Listen, the snow is falling over town…

Bands of snow squalls had been coming and going all day. While the pine trees across the road were collecting snow, the roads were still wet. Then, at around 5:00pm, after my nose had been buried in a bug for an hour, I noticed I couldn’t see much out of the office windows. I stood up and squinted–the roads around the office were now mostly covered. I weighed the benefits of waiting out the squall, but that would only mean adding darkness, which, given the current conditions, did not seem to be a positive. So I changed, packed my bag, and set off.

Listen, the snow is falling everywhere…

I couldn’t ride out of the parking lot. The short hill was completely snow-covered, and because of traffic, I would have to wait at the entrance. So I walked up, waited for a kind soul to let me enter the road. Mt. Royal was only coated with a thin layer of snow, and below the pavement was still simply wet. I tried to stay in the saddle to gain a bit more traction, and that seemed to work. Traffic was light, but the car tracks included a bit of packed, icy slush, so I stuck to the snow near the shoulder. After cresting the first hill, I kept on the brake and maintained steady back-pressure on the pedals. At this rate, I thought, it’s going to take me an hour to get home. Better late than never, though. Again, traction was good when the tires cut through snow, and I noticed some wet pavement on the approach to the next hill. I accelerated a bit on the wet pavement, but after passing through the first corner on the climb, the road was snow covered again, and I crept over the shoulder, settling back into the saddle. A driver refused to pass me, even after I was nearly in someone’s front yard. Their loss, I mumbled, and kept my pace. Finally, after traffic cleared in the other lane, the car crept past.

Over the next crest, the pavement appeared again, and I accelerated, taking the lane over the snowy shoulder. This lasted nearly a mile, until packed slush pushed me to the shoulder. I looked down and noticed a rather chunk of snow and slush creeping out from the rear mudguard. I hopped the bike quickly, and off fell clumps of snow and bits of ice. Approaching the cemetery, I had a choice–deal with the possibly clear but busy descent into Etna on Mt. Royal, or the potentially snowy but quiet backroads through the Pine Creek Valley. I picked the latter, feeling the snow was would be a bit more forgiving than the traffic.

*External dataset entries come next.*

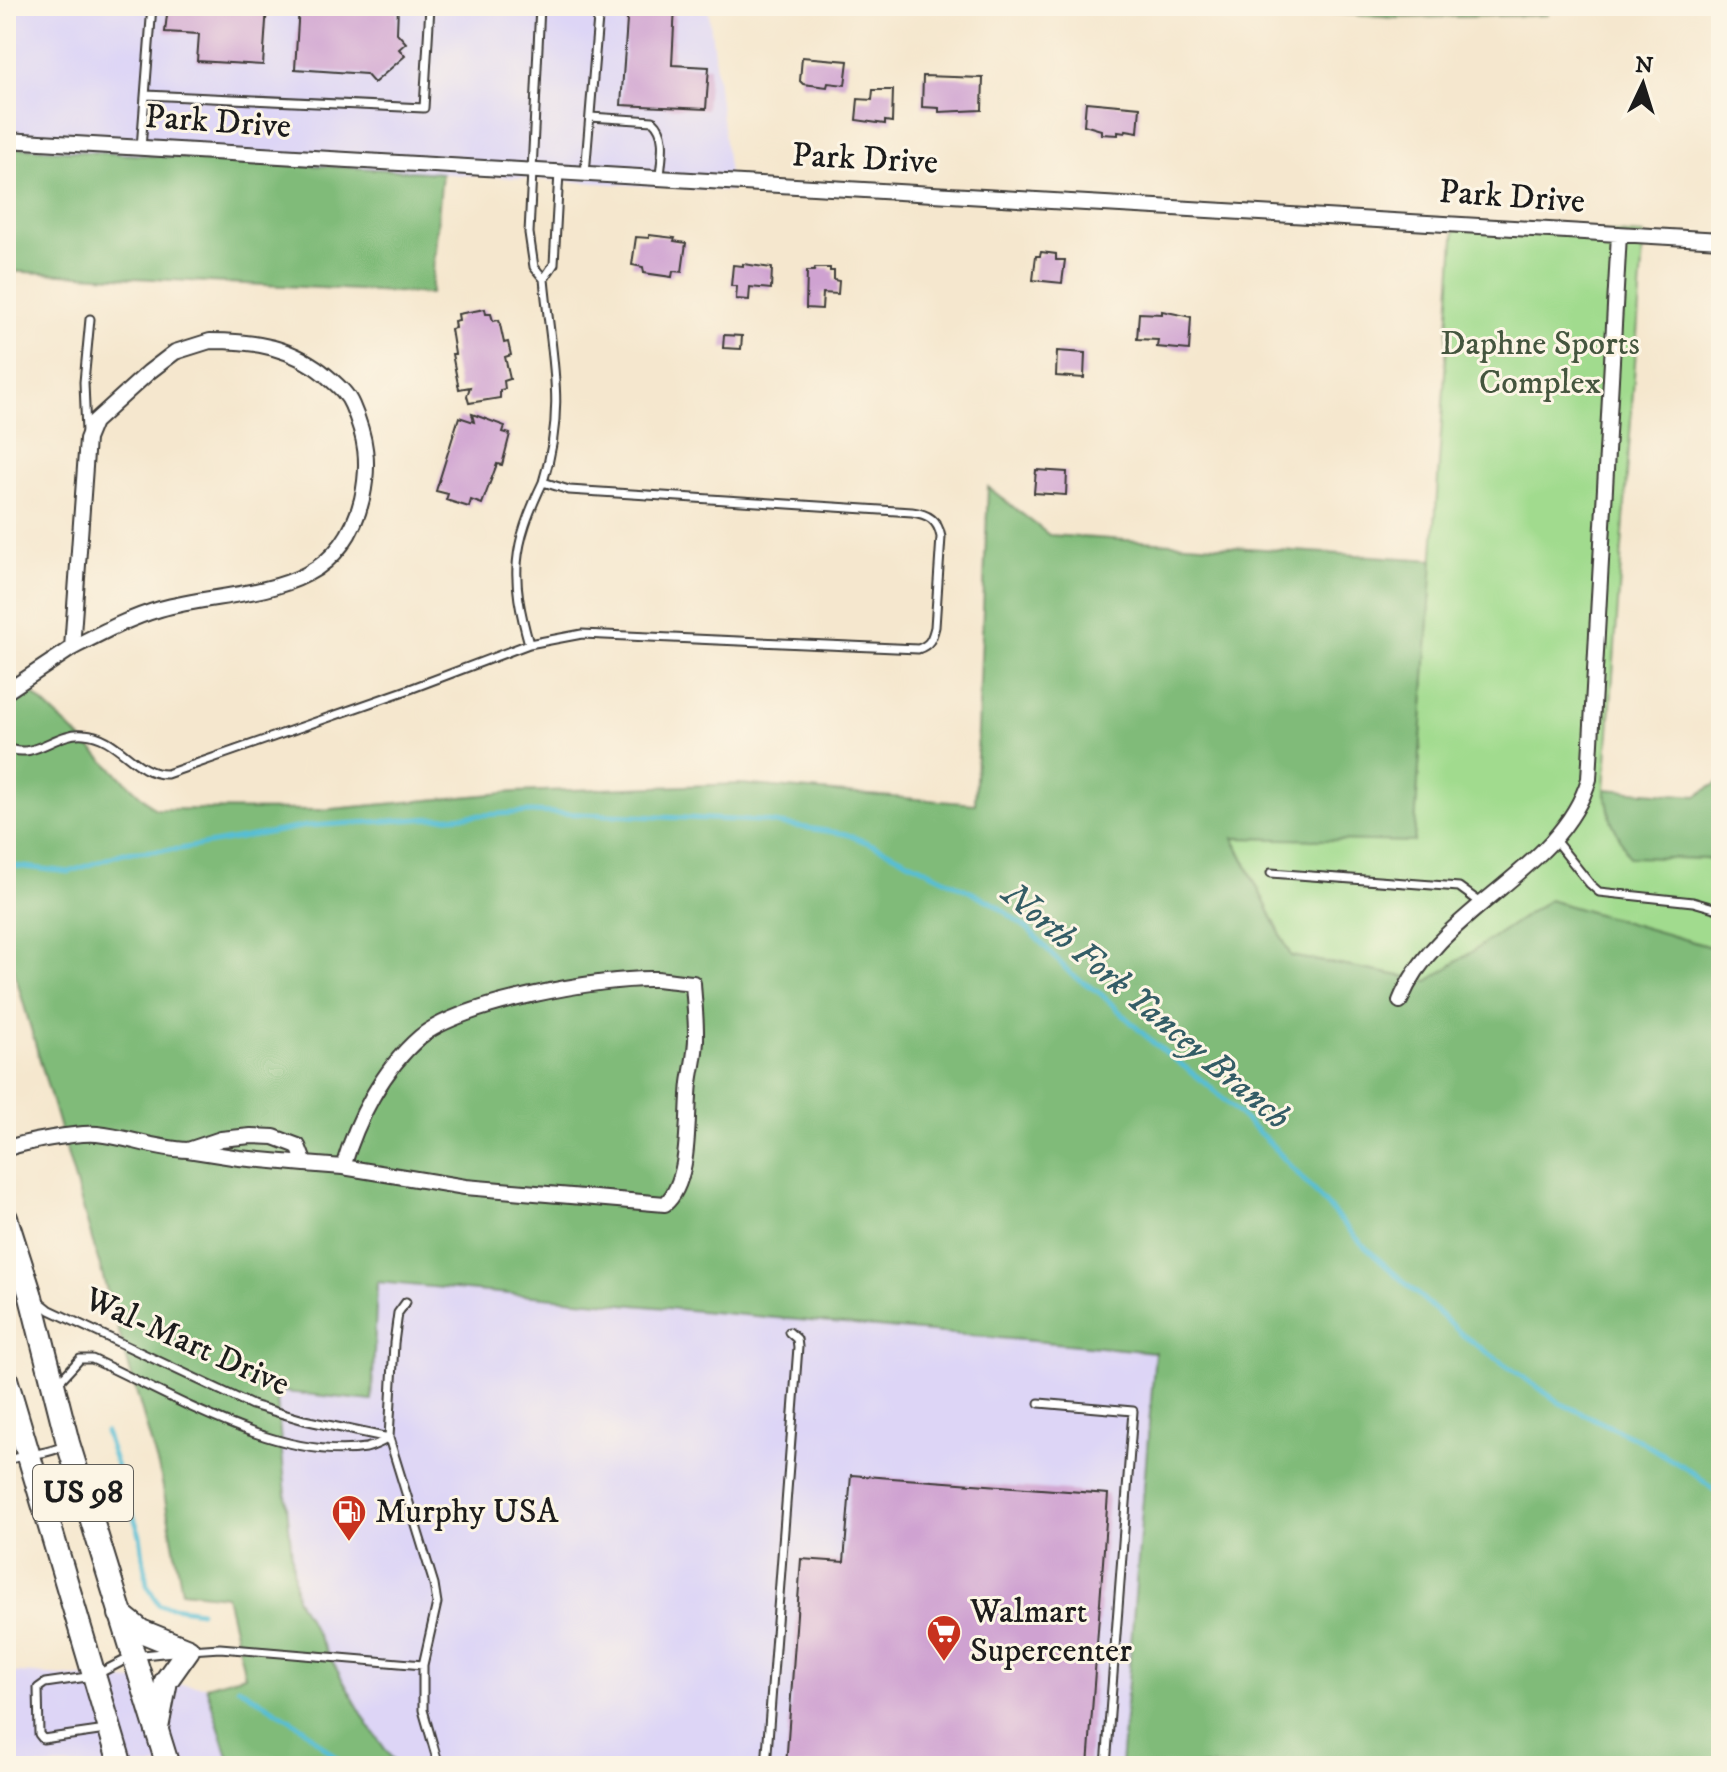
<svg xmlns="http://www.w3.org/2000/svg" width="1727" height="1772" viewBox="0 0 1727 1772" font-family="'IM FELL DW Pica',serif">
<rect width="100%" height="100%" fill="#fcf5e5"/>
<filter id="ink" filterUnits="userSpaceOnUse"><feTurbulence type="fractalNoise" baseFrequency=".0125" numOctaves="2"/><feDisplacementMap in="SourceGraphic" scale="16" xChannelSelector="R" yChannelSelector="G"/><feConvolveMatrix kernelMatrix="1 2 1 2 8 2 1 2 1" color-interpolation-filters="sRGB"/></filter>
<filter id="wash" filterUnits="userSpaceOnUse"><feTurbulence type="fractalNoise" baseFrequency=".006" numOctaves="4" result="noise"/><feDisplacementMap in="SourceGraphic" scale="32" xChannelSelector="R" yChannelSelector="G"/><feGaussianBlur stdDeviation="1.8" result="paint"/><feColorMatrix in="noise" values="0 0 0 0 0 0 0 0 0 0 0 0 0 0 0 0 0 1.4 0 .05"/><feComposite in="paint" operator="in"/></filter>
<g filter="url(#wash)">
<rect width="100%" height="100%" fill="#f5e7ce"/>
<path fill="#ddd5f6" d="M6 6H708L731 191 6 147Z
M376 1282 1155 1352 1121 1766H397L369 1726 296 1598 276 1390 372 1401Z
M6 1672 206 1686 231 1766H6Z"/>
<path fill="#a1db8e" stroke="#5e7c55" stroke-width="2" d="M1455 223 1644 235 1605 789 1706 859 1721 863V950L1549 900 1428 981 1291 956 1233 837 1414 841Z"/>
<path fill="#80bb79" stroke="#4e6c4a" stroke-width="2" d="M1230 6H1548V15L1396 18Z
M6 147 442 173 431 294 6 271Z
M988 487 1049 535 1433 560 1414 842 1233 838 1291 956 1428 981 1549 900 1721 950V1766H1121L1155 1352 377 1282 372 1401 276 1391 296 1598 369 1726 397 1766H231L206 1686 245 1675 226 1596 182 1591 161 1477 6 943V668L155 809 321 810 515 792 740 784 975 804Z
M1721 780V863L1706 859 1629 857 1611 820 1605 789 1697 796Z"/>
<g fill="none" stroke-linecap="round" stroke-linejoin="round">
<path stroke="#57bed4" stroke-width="5" d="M6 865 69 872 123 853 180 849 307 826 530 812 761 821 846 834 888 851 993 903 1028 929 1071 974 1101 994 1151 1041 1208 1085 1269 1142 1364 1246 1464 1336 1560 1403 1637 1439 1695 1474 1721 1496
M105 1432 140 1535 147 1585 159 1605 200 1611
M238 1687 302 1727 345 1766"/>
</g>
<g id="blocks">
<path fill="#cfa2d1" d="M168 6H267L263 65 197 61 199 34 165 32Z
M299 6H398L397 33 406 43 399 49 405 56 374 83 366 74 295 69Z
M628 6H675L672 65 709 67 706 109 621 105Z
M802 57 848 61 845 85 828 83 827 87 803 84 800 81Z
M923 76 983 78 982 110 939 112V108L922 107Z
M873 90H893L892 122 885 121V124L856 120 858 99 872 100Z
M1086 102 1140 107 1138 132 1126 130 1125 133 1118 132V135L1101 134V130L1084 125Z
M649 235 675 238 674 241 686 243 682 272 673 271 672 277 644 273 643 267 632 265 636 237 649 238Z
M1041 252 1056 254V260H1065L1062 283 1033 280 1036 256H1040Z
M743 264 772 268 771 289 750 287 749 300 736 299 737 286H731L733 265 743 266Z
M815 268H830V271H834V280L839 281 838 294 823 293 822 309 806 308 807 271H814Z
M485 309 486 314H491L493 321 499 320 504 343 508 342 511 355 505 357 510 379 504 381 505 389 500 390V398L469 403 467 396 470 387 459 389 452 354H455L451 329 455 328 454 321 459 320 458 314Z
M1162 311 1191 317 1189 350 1157 347 1158 340 1137 339 1139 313 1162 314Z
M724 335 742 336 741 349 723 348Z
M1057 351 1085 353 1084 378 1056 376Z
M472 414 505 426 503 432 510 434 502 465 497 464 482 504 471 500 469 507 446 500 448 494 436 491 459 417 474 422Z
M1036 470 1067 472 1066 495 1034 493Z
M851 1475 1108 1494 1088 1766H786L801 1559 844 1562Z"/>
</g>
</g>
<g filter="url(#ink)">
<use href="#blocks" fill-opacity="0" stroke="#3d3a37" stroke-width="2"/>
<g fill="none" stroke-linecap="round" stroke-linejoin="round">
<g stroke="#3d3a37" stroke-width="11">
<path id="lane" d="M540 6 529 233 534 267 544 279C551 356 567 406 543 482
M146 95 424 108 430 6
M590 117 653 121C668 134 661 159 660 177
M141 148 152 6
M585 174 599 6
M544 279 554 264 559 172
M86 433 84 382 90 319
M6 747C34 762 55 731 84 734 119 736 134 775 167 774L410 689 529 644 582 634 918 649C930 645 932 639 935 627L941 537C938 520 928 514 912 512L569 490 543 482C512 547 510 576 529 644
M1554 839 1590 884 1599 892 1693 902 1721 910
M1271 873 1459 887 1481 903
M40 1302 50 1310 252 1405 304 1420 389 1438
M406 1302 398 1313 394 1343 389 1438 434 1584 437 1603 423 1665
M58 1383 80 1359H92C169 1394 279 1462 366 1448 374 1446 382 1442 389 1438
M1039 1403 1133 1411 1106 1766
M6 1460C24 1455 50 1454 65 1445
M190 1650 220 1648 423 1665V1710L439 1766
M106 1730 43 1739 39 1734 38 1688 45 1683 94 1676 133 1656 173 1652
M766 1766 798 1347 797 1339 789 1332"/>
</g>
<g stroke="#3d3a37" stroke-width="18">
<path id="street" d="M6 140 1721 240
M210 341C255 341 293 347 328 377 337 385 347 393 352 405 366 437 370 463 362 499 337 602 241 587 160 609 129 618 101 633 72 648L87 439 94 422 149 372 175 352Z
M6 692 72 648
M1400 1001C1438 907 1561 873 1589 779L1619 234
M251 1136 274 1137 298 1146 305 1164 239 1158 188 1150 221 1139Z
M6 1149C23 1142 79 1132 97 1134 128 1137 155 1149 188 1150
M305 1164 343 1167 465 1187 665 1204C692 1181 686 1117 690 1083 692 1067 697 1050 696 1033 696 1017 694 1000 693 983 680 982 668 980 656 979 603 977 460 1003 420 1037 382 1070 357 1120 343 1167"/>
</g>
<g stroke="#3d3a37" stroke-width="26">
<path id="primary" d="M6 1218 30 1293 68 1443 168 1766
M6 1379 121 1766
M120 1614 141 1631 188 1650 166 1681 157 1728"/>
</g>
<use href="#lane" stroke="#fff" stroke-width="7"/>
<use href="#street" stroke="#fff" stroke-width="14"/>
<use href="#primary" stroke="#fff" stroke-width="22"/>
</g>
</g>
<defs>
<g id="fuel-pin" transform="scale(1.8)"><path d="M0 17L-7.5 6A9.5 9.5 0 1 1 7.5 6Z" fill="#c8321e" stroke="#fcf5e5"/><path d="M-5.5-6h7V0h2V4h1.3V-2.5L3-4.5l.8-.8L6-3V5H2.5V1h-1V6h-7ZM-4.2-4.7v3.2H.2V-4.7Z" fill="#fff"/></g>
<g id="supermarket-pin" transform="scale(1.8)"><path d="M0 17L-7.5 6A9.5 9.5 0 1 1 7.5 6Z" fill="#c8321e" stroke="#fcf5e5"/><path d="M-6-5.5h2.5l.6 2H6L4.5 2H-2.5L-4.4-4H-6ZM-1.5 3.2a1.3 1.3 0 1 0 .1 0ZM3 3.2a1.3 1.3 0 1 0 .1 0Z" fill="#fff"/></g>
</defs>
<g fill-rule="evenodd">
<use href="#fuel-pin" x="349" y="1512"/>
<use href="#supermarket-pin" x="944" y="1632"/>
</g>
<g text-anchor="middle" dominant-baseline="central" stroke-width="6" stroke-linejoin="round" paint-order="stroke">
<rect fill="#fcf5e5" stroke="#5f5d58" stroke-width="2" x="33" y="1465" width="100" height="56" rx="6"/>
<g font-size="32" font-weight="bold" fill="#1c1c1c">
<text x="83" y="1493">US 98</text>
</g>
<g font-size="34" fill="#1c1c1c" stroke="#fcf5e5">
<text transform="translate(218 122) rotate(4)">Park Drive</text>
<text transform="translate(865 159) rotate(3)">Park Drive</text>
<text transform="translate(1512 197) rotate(4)">Park Drive</text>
<text transform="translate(187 1342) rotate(24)">Wal-Mart Drive</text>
</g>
<g font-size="34" fill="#44553e" stroke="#fcf5e5">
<text x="1540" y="344">Daphne Sports<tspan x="1540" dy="39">Complex</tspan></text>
</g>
<g font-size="34" fill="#1c1c1c" stroke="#fcf5e5" text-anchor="start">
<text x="375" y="1512">Murphy USA</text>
<text x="970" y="1612">Walmart<tspan x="970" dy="39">Supercenter</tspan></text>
</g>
<g font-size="36" font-style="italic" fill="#345d66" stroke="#fcf5e5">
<text transform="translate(1146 1006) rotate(40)">North Fork Yancey Branch</text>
</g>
</g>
<rect width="1727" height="1772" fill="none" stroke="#fcf5e5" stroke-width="32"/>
<g transform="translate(1643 84) rotate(4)" stroke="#fcf5e5" stroke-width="6" paint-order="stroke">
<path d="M0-6L14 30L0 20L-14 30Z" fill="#1c1c1c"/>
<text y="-12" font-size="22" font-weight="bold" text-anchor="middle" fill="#1c1c1c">N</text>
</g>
</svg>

Between Empire State Building and between Trafalgar Square…

The turn into the residential area off Mt. Royal presented a fine opportunity to fall, so I kept the speed down and tracked through the snow. The road was snow covered, but again, the pavement beneath was wet. I approached the initial descent, I hopped again, and off feel more clumps of snow. The final challenge was ahead–the short, steep approach to the valley proper. The Shaler public works department had started their salting rounds, and the road was mostly wet, except for my lane on hill. Oddly, traffic was thick, and I was stuck on the snowy shoulder, keeping the speed low and the bike under control. Finally, as the last car passed, I moved into the lane, now wet at this point, and turned left into Pine Creek Valley. The road was wet, but it was still snowing heavily. Looking over my shoulder, I saw that I was apparently just on the northern edge of the squall, as blue sky and oranged-hued clouds were behind me. Oh well.

Listen, the snow is falling everywhere…

Riding through Etna, I noticed another of thin tire tracks in the snow, probably from Brad at Dirt Rag, the only other person I knew who might actually be commuting in these parts on a night like this. I was a bit concerned about the state of the 62nd Street Bridge, but as I climbed the approach ramp, the deck was mostly wet, with just patches of snow and slush. I crossed without incident. The city, apparently, was on top of the snow, as Butler Street was wet, with fresh snow on the sides of the road. Traffic was light, but I still stuck to the snow, leaving my solitary tracks behind.